Business

Mortgage rates hit 2-month high after week of sticky inflation data

A sold sign hangs in front of a Brighton, N.Y., house Feb. 21, 2023.

Mortgage rates jumped to a two-month high following a release of government data this week that showed producer and consumer prices surpassed expectations in January, further dimming prospects of Federal Reserve interest rate cuts in the near future.

The average 30-year fixed mortgage rate hit 7.14 percent Friday, according to Mortgage News Daily. Mortgage rates jumped to 7.13 percent on Tuesday after the new consumer price index (CPI) came in hotter than expected.

Inflation fell to 3.1 percent in January, according to the latest data from the Bureau of Labor Statistics, down significantly from its 9 percent peak in June 2022 but far from the Fed’s goal of 2-percent inflation.

The producer price index (PPI), which measures fluctuations in prices paid to U.S. producers, rose 0.3 percent from December to January, outstripping expectations of a 0.1 percent bump.

“Recent elevated inflationary data, including today’s Producer Price Index report, is likely to push yields and therefore mortgages higher, which could prove an additional headwind to the housing market in the near term,” said Eugenio Aleman, chief economist at Raymond James.

“The PPI for final demand was higher than expected in January, following a CPI report that also disappointed earlier in the week,” he added. “The report is still showing very strong price pressures on the service side of the economy while goods prices remain under pressure.”

The central bank has raised interest rates 11 times since March 2022 in an attempt to bring down inflation, fueling the surge in mortgage rates to their highest level in more than two decades.

Mortgage rates topped 8 percent at their peak in October, according to the daily mortgage index. Rates dropped below 7 percent in December after the central bank signaled it planned to cut interest rates this year, but they’ve ticked up again amid new data showing sticky inflation.

High rates have depressed the average homebuyer.
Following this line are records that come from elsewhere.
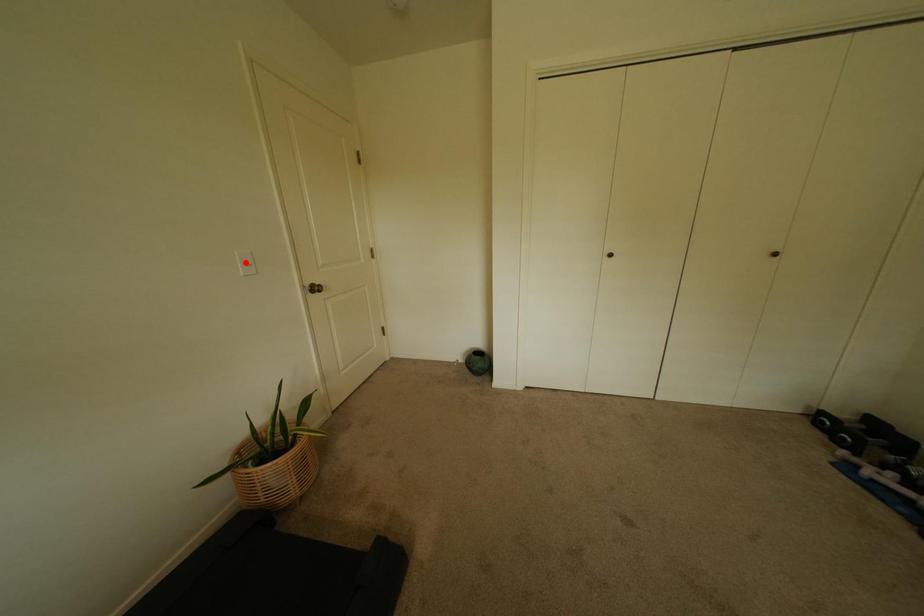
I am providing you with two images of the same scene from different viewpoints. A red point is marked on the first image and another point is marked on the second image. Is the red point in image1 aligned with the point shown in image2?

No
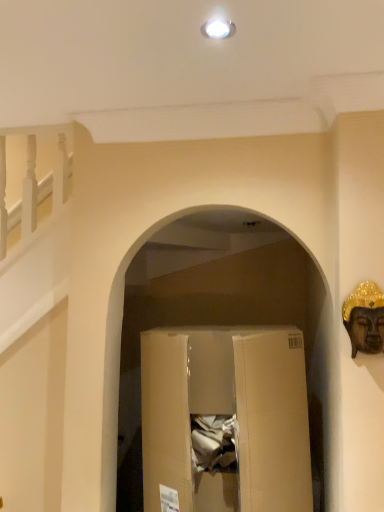
Question: Is brown cardboard box at center to the left of gold metallic buddha head at right from the viewer's perspective?

Choices:
 (A) no
 (B) yes

Answer: (B)

Question: Is gold metallic buddha head at right a part of brown cardboard box at center?

Choices:
 (A) yes
 (B) no

Answer: (B)

Question: Can you confirm if brown cardboard box at center is positioned to the right of gold metallic buddha head at right?

Choices:
 (A) yes
 (B) no

Answer: (B)

Question: Is brown cardboard box at center positioned before gold metallic buddha head at right?

Choices:
 (A) no
 (B) yes

Answer: (A)

Question: Is brown cardboard box at center completely or partially outside of gold metallic buddha head at right?

Choices:
 (A) yes
 (B) no

Answer: (A)

Question: Can you see brown cardboard box at center touching gold metallic buddha head at right?

Choices:
 (A) yes
 (B) no

Answer: (B)

Question: Is gold metallic buddha head at right positioned beyond the bounds of brown cardboard box at center?

Choices:
 (A) no
 (B) yes

Answer: (B)

Question: Is gold metallic buddha head at right aimed at brown cardboard box at center?

Choices:
 (A) yes
 (B) no

Answer: (B)

Question: Is brown cardboard box at center inside gold metallic buddha head at right?

Choices:
 (A) no
 (B) yes

Answer: (A)

Question: Is the depth of gold metallic buddha head at right less than that of brown cardboard box at center?

Choices:
 (A) yes
 (B) no

Answer: (A)

Question: From the image's perspective, is gold metallic buddha head at right under brown cardboard box at center?

Choices:
 (A) yes
 (B) no

Answer: (B)

Question: From a real-world perspective, is gold metallic buddha head at right physically above brown cardboard box at center?

Choices:
 (A) yes
 (B) no

Answer: (A)

Question: Is brown cardboard box at center to the left or to the right of gold metallic buddha head at right in the image?

Choices:
 (A) right
 (B) left

Answer: (B)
So far this year, mortgage applications are down in more than half of states compared to the same period in 2023, according to Freddie Mac data.

Meanwhile, investors bought a record 26.1 percent of low-priced housing in the fourth quarter of 2024, according to a recent report by the real estate company Redfin.

“Elevated home prices and mortgage rates, along with sluggish rents, have made low-priced homes increasingly attractive to investors,” the company said in a statement.